**Page excerpt**

# Universally Approved



## Tristan (Feb 24, 2020)

Was just thinking about how everyone has their own favourites with knives.

Yet some of the other gear we use are pretty much ‘universally’ accepted as being the best at a task. Some people will use other brands but generally you’d reach for this and they are not out of place in the home kitchen.

Wondering what else qualifies in this space I don’t know about. Any one has things to add to the list?

The list:
Thermapen
Microplane 
Le Creuset
De Buyer
Silpat
Magnum Unicorn Pepper Mill (ok maybe this last one is just me


----------



## daveb (Feb 24, 2020)

+1 on the Magnum
Boardsmith
Bamix
Cohiba


----------



## parbaked (Feb 24, 2020)

Sharpie
Kuhn Rikon peelers
GIR silicon
MAC shears
Vitamix


----------



## SilverSwarfer (Feb 24, 2020)

Robot Coup
Gray Kunz
Hoshizaki


----------



## rickbern (Feb 24, 2020)

Demeyere
Matfer Bouregart


----------



## rob (Feb 24, 2020)

Gude bread knife (or Mac if on a budget)
Carbon Steel wok
Naniwa or similar stone holder
Stone flattener 
JKI imports sharpening videos!
Hasegawa chopping boards? or nice end grain chopping board
Lots of paper towel or good quality drying clothes (handy for drying and use when sharpening) 
CCK Carbon Chinese Cleaver, everyone should own or at least try one of these out for fun (or maybe this is just me  
Binchotan charcoal and a Japanese Konro grill.


----------



## Chicagohawkie (Feb 24, 2020)

EVH Wolfgang custom shop 
EVH LBX II Head
EVH 1x12 cab
Vintage Mullard EL84s and 12ax7s
Ha Ha


----------



## rob (Feb 24, 2020)

Chicagohawkie said:


> EVH Wolfgang custom shop
> EVH LBX II Head
> EVH 1x12 cab
> Vintage Mullard EL84s and 12ax7s
> Ha Ha



Ha Ha, is see we have another tube roller on the site. Rabbit hole alert


----------



## Chicagohawkie (Feb 24, 2020)

rob said:


> Ha Ha, is see we have another tube roller on the site. Rabbit hole alert


You have no idea. I found a another box of stash that put to use. Thought I sold all of them 10 years ago. Mullard, Amperex, Telfunken, Genelex gold lions, tung-sol, RCA......Etc......


----------



## panda (Feb 25, 2020)

hobart
bernzomatic
benriner


----------



## M1k3 (Feb 25, 2020)

Robot Coupe 
Volrath


----------



## Alder26 (Feb 25, 2020)

victoronox


----------



## Keith Sinclair (Feb 25, 2020)

Pocket clip reading glasses. Space pen that writes inside walk-in refrig.


----------



## Xenif (Feb 25, 2020)

Iwatani torch
Iwatani portable grill
Instapot 
Kitchen Aid stand mixer


----------



## HRC_64 (Feb 25, 2020)

Pyrex (Measures)
Escali (Scales)
Atoma (Diamond Plates)
OLFA (Art and Utility blades)
Okatsune (Pruning Tools)


----------



## Michi (Feb 25, 2020)

Corelle dinnerware.


----------



## boomchakabowwow (Feb 25, 2020)

the cheap $11 restaurant supply aluminum sheet pan.

(Items listed in a dataset)

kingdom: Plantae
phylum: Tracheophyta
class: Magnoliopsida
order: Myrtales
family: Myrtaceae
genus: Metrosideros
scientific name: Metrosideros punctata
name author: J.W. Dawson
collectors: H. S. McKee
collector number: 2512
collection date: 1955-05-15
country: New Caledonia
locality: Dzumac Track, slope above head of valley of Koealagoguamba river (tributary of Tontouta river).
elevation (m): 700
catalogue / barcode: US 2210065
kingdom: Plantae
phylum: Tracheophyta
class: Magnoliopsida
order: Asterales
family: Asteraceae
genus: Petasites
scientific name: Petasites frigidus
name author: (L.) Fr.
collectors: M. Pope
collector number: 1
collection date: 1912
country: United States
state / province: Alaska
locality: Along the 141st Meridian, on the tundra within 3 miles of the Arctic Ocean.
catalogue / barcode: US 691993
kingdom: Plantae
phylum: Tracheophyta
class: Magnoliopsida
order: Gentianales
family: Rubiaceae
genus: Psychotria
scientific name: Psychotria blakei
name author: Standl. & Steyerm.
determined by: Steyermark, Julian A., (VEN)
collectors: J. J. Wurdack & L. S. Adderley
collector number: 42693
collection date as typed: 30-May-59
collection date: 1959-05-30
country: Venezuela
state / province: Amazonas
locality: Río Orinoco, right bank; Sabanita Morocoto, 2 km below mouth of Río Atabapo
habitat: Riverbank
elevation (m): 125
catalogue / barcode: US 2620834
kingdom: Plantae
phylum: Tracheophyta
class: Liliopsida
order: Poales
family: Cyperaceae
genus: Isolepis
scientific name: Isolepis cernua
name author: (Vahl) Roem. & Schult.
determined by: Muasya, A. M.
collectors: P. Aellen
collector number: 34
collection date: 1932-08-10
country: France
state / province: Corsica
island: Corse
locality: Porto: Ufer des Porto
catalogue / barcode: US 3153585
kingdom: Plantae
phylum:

**Problem set**
A - List every item in Tristan's opening list in the thread about universally approved gear.
B - Please repeat the thread about universally approved gear from "You have no" up to and including "lions, tung-sol, RCA......Etc......", swapping "box" for "crate".
C - In the thread about universally approved gear, which brand does rob suggest as a budget option instead of a Gude bread knife?
None of the rows are needed for this work.

**Response list**
A - Thermapen, Microplane, Le Creuset, De Buyer, Silpat, Magnum Unicorn Pepper Mill

B -
You have no idea. I found a another crate of stash that put to use. Thought I sold all of them 10 years ago. Mullard, Amperex, Telfunken, Genelex gold lions, tung-sol, RCA......Etc......

C - Mac